• [Task requirements]: Write out, word for word, only the data from its first line to the line containing "### Primary Challenge".

Saved entries:
↓↓↓

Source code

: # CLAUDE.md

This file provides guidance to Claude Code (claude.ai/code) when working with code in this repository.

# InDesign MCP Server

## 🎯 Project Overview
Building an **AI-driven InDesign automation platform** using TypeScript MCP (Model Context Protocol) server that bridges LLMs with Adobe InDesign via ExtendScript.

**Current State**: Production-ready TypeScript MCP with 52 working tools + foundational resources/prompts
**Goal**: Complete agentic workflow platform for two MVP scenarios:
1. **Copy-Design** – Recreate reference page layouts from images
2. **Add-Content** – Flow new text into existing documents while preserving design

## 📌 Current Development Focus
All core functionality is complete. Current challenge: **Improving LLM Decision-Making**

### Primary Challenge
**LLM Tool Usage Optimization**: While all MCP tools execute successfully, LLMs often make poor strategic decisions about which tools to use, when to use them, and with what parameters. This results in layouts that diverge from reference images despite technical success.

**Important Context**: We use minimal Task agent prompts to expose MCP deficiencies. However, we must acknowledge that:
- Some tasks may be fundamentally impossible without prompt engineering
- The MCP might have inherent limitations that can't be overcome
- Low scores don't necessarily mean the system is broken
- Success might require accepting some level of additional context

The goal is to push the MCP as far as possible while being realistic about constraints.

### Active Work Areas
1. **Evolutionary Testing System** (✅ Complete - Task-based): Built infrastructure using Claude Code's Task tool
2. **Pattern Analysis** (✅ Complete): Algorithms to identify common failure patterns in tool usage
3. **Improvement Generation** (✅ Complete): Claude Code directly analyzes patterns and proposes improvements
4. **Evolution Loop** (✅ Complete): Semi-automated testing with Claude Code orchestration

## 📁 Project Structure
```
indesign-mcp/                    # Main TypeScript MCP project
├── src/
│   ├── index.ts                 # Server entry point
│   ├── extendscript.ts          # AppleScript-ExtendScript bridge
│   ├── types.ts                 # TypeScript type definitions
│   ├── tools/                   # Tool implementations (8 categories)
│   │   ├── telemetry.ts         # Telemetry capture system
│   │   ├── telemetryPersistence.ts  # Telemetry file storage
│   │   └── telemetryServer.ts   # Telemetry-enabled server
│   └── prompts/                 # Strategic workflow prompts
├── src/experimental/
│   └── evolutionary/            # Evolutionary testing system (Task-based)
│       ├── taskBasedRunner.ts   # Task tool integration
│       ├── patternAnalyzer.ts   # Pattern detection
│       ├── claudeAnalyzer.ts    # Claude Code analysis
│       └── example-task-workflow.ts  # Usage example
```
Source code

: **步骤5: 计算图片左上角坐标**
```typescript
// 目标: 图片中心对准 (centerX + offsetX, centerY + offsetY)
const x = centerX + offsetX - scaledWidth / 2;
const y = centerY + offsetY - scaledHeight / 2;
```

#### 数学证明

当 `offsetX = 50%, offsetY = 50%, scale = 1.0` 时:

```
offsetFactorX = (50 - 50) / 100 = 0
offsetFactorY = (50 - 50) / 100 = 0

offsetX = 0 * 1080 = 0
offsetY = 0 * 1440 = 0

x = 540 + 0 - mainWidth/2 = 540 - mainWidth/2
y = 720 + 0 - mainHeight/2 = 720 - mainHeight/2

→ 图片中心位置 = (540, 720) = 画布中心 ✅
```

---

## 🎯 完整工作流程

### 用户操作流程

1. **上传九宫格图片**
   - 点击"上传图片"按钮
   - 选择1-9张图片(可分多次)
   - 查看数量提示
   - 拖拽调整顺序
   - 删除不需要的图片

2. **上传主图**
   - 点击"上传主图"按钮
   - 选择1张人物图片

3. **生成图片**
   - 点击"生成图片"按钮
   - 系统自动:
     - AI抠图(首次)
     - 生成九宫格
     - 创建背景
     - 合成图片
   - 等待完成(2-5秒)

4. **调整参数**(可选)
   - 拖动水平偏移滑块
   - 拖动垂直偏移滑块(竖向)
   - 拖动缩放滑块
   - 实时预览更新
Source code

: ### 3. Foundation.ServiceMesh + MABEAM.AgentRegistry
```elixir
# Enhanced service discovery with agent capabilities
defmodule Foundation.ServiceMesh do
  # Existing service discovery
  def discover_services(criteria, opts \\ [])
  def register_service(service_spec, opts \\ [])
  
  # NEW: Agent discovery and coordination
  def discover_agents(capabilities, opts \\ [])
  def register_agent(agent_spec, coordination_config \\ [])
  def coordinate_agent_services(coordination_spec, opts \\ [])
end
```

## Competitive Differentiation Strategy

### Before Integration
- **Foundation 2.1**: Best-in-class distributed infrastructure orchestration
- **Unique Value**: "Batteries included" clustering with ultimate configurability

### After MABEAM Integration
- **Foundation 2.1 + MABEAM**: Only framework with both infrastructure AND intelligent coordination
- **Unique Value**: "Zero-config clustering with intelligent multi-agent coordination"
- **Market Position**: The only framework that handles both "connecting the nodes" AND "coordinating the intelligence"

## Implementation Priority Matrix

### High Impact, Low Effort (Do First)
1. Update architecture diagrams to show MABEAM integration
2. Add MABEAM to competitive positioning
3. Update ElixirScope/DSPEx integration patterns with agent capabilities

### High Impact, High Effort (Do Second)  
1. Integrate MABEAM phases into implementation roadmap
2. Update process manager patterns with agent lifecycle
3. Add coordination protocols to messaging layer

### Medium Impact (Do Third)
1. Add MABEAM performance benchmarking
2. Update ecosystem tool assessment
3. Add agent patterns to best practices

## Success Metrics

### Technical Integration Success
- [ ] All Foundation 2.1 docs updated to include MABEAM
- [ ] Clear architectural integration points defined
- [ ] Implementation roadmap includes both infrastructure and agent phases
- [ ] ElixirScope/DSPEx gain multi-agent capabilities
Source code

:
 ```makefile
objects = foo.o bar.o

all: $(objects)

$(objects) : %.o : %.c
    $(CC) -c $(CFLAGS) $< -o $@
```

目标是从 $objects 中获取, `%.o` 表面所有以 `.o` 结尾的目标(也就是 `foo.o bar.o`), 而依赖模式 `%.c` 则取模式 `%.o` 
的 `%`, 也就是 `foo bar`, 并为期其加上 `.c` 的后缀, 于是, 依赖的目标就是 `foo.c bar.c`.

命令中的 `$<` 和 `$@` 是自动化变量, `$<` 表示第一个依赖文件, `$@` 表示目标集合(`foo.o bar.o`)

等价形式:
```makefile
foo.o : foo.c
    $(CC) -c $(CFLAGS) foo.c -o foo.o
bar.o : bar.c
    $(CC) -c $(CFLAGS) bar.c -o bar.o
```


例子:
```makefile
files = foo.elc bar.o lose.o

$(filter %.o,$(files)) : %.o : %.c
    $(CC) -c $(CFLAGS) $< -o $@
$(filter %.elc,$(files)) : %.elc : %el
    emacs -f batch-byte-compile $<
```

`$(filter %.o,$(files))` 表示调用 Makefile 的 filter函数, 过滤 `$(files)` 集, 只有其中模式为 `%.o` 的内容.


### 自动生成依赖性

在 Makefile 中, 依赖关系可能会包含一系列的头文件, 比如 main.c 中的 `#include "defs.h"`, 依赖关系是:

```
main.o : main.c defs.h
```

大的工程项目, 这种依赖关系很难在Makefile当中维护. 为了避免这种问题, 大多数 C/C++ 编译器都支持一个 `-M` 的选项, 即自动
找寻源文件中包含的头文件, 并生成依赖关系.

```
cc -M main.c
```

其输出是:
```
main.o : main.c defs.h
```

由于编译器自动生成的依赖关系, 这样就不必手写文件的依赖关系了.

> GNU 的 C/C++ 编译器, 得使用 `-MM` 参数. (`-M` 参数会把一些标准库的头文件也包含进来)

↑↑↑

• [Result]:
Source code

: # CLAUDE.md

This file provides guidance to Claude Code (claude.ai/code) when working with code in this repository.

# InDesign MCP Server

## 🎯 Project Overview
Building an **AI-driven InDesign automation platform** using TypeScript MCP (Model Context Protocol) server that bridges LLMs with Adobe InDesign via ExtendScript.

**Current State**: Production-ready TypeScript MCP with 52 working tools + foundational resources/prompts
**Goal**: Complete agentic workflow platform for two MVP scenarios:
1. **Copy-Design** – Recreate reference page layouts from images
2. **Add-Content** – Flow new text into existing documents while preserving design

## 📌 Current Development Focus
All core functionality is complete. Current challenge: **Improving LLM Decision-Making**

### Primary Challenge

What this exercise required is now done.